Your goal: From the first line to the last, retype the data below exactly.
———
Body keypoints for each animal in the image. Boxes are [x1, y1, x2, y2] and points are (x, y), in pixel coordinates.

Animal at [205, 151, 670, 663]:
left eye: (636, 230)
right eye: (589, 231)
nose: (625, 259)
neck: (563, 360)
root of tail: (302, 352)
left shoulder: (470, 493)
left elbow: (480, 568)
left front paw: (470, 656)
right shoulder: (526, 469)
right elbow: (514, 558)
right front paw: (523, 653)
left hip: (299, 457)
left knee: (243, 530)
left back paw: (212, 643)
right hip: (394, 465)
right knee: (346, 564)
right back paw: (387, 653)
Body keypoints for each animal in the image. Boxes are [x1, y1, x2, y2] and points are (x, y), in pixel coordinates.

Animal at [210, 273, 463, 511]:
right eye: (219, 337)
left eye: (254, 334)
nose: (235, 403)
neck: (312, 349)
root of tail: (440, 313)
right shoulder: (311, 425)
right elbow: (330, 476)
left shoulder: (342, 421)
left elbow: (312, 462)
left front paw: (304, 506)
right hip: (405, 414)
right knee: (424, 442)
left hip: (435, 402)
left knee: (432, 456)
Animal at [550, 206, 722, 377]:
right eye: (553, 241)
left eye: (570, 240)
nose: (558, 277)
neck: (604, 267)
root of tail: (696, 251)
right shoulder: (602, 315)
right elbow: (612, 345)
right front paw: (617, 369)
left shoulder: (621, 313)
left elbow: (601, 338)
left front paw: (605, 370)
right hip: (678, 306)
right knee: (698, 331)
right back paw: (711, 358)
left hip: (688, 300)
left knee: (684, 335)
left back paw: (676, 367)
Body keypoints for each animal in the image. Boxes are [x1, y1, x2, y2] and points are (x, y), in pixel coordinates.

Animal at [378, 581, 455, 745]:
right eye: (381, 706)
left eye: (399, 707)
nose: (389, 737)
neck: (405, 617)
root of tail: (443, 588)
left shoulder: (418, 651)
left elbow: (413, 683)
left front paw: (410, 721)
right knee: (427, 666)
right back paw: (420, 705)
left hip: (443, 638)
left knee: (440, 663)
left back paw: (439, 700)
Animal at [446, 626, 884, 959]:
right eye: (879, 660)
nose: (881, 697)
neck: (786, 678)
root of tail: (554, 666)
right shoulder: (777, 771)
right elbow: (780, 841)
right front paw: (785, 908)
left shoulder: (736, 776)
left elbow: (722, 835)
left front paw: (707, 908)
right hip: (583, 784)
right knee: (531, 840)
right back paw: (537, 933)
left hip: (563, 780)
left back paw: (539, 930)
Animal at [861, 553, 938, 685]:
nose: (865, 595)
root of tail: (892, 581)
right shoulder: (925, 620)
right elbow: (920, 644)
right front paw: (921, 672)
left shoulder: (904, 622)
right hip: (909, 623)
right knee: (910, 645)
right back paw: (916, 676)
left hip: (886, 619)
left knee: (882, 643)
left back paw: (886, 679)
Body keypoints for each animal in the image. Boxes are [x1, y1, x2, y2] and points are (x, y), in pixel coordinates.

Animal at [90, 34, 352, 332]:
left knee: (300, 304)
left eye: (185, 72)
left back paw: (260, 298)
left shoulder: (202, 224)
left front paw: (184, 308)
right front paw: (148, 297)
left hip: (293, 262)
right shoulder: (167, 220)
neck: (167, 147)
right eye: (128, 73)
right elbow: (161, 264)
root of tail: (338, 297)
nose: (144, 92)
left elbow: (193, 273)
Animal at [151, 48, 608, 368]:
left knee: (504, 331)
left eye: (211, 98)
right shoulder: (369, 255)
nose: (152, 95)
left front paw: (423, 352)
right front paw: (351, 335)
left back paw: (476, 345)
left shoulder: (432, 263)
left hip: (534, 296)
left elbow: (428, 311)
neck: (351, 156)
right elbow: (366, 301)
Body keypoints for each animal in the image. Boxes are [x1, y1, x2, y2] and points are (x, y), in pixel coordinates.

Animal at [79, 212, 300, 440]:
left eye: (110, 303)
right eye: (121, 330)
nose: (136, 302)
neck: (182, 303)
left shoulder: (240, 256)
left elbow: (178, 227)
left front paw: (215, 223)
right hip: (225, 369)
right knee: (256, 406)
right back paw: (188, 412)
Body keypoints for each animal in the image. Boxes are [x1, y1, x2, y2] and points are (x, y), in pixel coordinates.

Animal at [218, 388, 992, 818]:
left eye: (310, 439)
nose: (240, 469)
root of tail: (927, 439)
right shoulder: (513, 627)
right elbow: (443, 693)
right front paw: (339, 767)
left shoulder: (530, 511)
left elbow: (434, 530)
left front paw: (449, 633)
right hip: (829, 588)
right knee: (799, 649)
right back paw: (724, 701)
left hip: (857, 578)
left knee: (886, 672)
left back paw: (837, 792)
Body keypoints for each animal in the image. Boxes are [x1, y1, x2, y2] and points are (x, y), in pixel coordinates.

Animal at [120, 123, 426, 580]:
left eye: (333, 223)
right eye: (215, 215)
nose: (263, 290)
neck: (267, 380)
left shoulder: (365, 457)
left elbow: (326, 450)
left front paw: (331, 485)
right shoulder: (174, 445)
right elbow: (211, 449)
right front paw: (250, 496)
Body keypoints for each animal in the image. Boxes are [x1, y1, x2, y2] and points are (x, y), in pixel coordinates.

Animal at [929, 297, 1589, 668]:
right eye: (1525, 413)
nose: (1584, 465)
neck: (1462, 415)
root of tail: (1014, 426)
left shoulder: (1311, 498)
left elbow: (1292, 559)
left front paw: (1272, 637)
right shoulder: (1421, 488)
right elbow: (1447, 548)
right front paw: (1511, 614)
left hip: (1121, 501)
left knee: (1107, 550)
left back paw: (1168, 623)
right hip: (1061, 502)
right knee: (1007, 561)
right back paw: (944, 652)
———
Result of the exercise:
Body keypoints for each animal in the image. Boxes are [x1, y1, x2, y2] and points are (x, y), in pixel coordinates.

Animal at [205, 151, 670, 663]:
left eye: (636, 230)
right eye: (589, 231)
nose: (625, 259)
neck: (563, 360)
root of tail: (302, 352)
left shoulder: (470, 493)
left elbow: (480, 568)
left front paw: (470, 656)
right shoulder: (526, 469)
right elbow: (514, 558)
right front paw: (523, 653)
left hip: (299, 457)
left knee: (243, 530)
left back paw: (212, 643)
right hip: (394, 465)
right knee: (346, 564)
right back paw: (387, 653)
Body keypoints for each animal in the image. Boxes are [x1, y1, x2, y2] and points are (x, y), in pixel coordinates.

Animal at [210, 273, 463, 511]:
right eye: (219, 337)
left eye: (254, 334)
nose: (235, 403)
neck: (312, 349)
root of tail: (440, 313)
right shoulder: (311, 425)
right elbow: (330, 476)
left shoulder: (342, 421)
left elbow: (312, 462)
left front paw: (304, 506)
right hip: (405, 414)
right knee: (424, 442)
left hip: (435, 402)
left knee: (432, 456)
Animal at [550, 206, 722, 377]:
right eye: (553, 241)
left eye: (570, 240)
nose: (558, 277)
neck: (604, 267)
root of tail: (696, 251)
right shoulder: (602, 315)
right elbow: (612, 345)
right front paw: (617, 369)
left shoulder: (621, 313)
left elbow: (601, 338)
left front paw: (605, 370)
right hip: (678, 306)
right knee: (698, 331)
right back paw: (711, 358)
left hip: (688, 300)
left knee: (684, 335)
left back paw: (676, 367)
Body keypoints for each animal in the image. Boxes are [x1, y1, x2, y2] and points are (x, y), in pixel coordinates.

Animal at [378, 581, 455, 745]:
right eye: (381, 706)
left eye: (399, 707)
nose: (389, 737)
neck: (405, 617)
root of tail: (443, 588)
left shoulder: (418, 651)
left elbow: (413, 683)
left front paw: (410, 721)
right knee: (427, 666)
right back paw: (420, 705)
left hip: (443, 638)
left knee: (440, 663)
left back paw: (439, 700)
Animal at [446, 626, 884, 959]:
right eye: (879, 660)
nose: (881, 697)
neck: (786, 678)
root of tail: (554, 666)
right shoulder: (777, 771)
right elbow: (780, 841)
right front paw: (785, 908)
left shoulder: (736, 776)
left elbow: (722, 835)
left front paw: (707, 908)
right hip: (583, 784)
right knee: (531, 840)
right back paw: (537, 933)
left hip: (563, 780)
left back paw: (539, 930)
Animal at [861, 553, 938, 685]:
nose: (865, 595)
root of tail: (892, 581)
right shoulder: (925, 620)
right elbow: (920, 644)
right front paw: (921, 672)
left shoulder: (904, 622)
right hip: (909, 623)
right knee: (910, 645)
right back paw: (916, 676)
left hip: (886, 619)
left knee: (882, 643)
left back paw: (886, 679)
Body keypoints for each animal in the image. Boxes are [x1, y1, x2, y2] and points are (x, y), in pixel coordinates.

Animal at [90, 34, 352, 332]:
left knee: (300, 304)
left eye: (185, 72)
left back paw: (260, 298)
left shoulder: (202, 224)
left front paw: (184, 308)
right front paw: (148, 297)
left hip: (293, 262)
right shoulder: (167, 220)
neck: (167, 147)
right eye: (128, 73)
right elbow: (161, 264)
root of tail: (338, 297)
nose: (144, 92)
left elbow: (193, 273)
Animal at [151, 48, 608, 368]:
left knee: (504, 331)
left eye: (211, 98)
right shoulder: (369, 255)
nose: (152, 95)
left front paw: (423, 352)
right front paw: (351, 335)
left back paw: (476, 345)
left shoulder: (432, 263)
left hip: (534, 296)
left elbow: (428, 311)
neck: (351, 156)
right elbow: (366, 301)
Body keypoints for each animal in the image. Boxes are [x1, y1, x2, y2] and points are (x, y), in pixel coordinates.

Animal at [79, 212, 300, 440]:
left eye: (110, 303)
right eye: (121, 330)
nose: (136, 302)
neck: (182, 303)
left shoulder: (240, 256)
left elbow: (178, 227)
left front paw: (215, 223)
right hip: (225, 369)
right knee: (256, 406)
right back paw: (188, 412)
Body keypoints for each animal in the image. Boxes are [x1, y1, x2, y2] and points are (x, y), in pixel coordinates.

Animal at [218, 388, 992, 818]:
left eye: (310, 439)
nose: (240, 469)
root of tail: (927, 439)
right shoulder: (513, 627)
right elbow: (443, 693)
right front paw: (339, 767)
left shoulder: (530, 511)
left elbow: (434, 530)
left front paw: (449, 633)
right hip: (829, 588)
right knee: (799, 649)
right back paw: (724, 701)
left hip: (857, 578)
left knee: (886, 672)
left back paw: (837, 792)
Body keypoints for each animal in the image. Boxes are [x1, y1, x2, y2] and points are (x, y), in pixel coordinates.

Animal at [120, 123, 426, 580]:
left eye: (333, 223)
right eye: (215, 215)
nose: (263, 290)
neck: (267, 380)
left shoulder: (365, 457)
left elbow: (326, 450)
left front paw: (331, 485)
right shoulder: (174, 445)
right elbow: (211, 449)
right front paw: (250, 496)
Body keypoints for each animal in the image. Boxes are [x1, y1, x2, y2] and points are (x, y), in pixel coordinates.

Animal at [929, 297, 1589, 668]:
right eye: (1525, 413)
nose: (1584, 465)
neck: (1462, 415)
root of tail: (1014, 426)
left shoulder: (1311, 498)
left elbow: (1292, 559)
left front paw: (1272, 637)
right shoulder: (1421, 488)
right elbow: (1447, 548)
right front paw: (1511, 614)
left hip: (1121, 501)
left knee: (1107, 550)
left back paw: (1168, 623)
right hip: (1061, 502)
right knee: (1007, 561)
right back paw: (944, 652)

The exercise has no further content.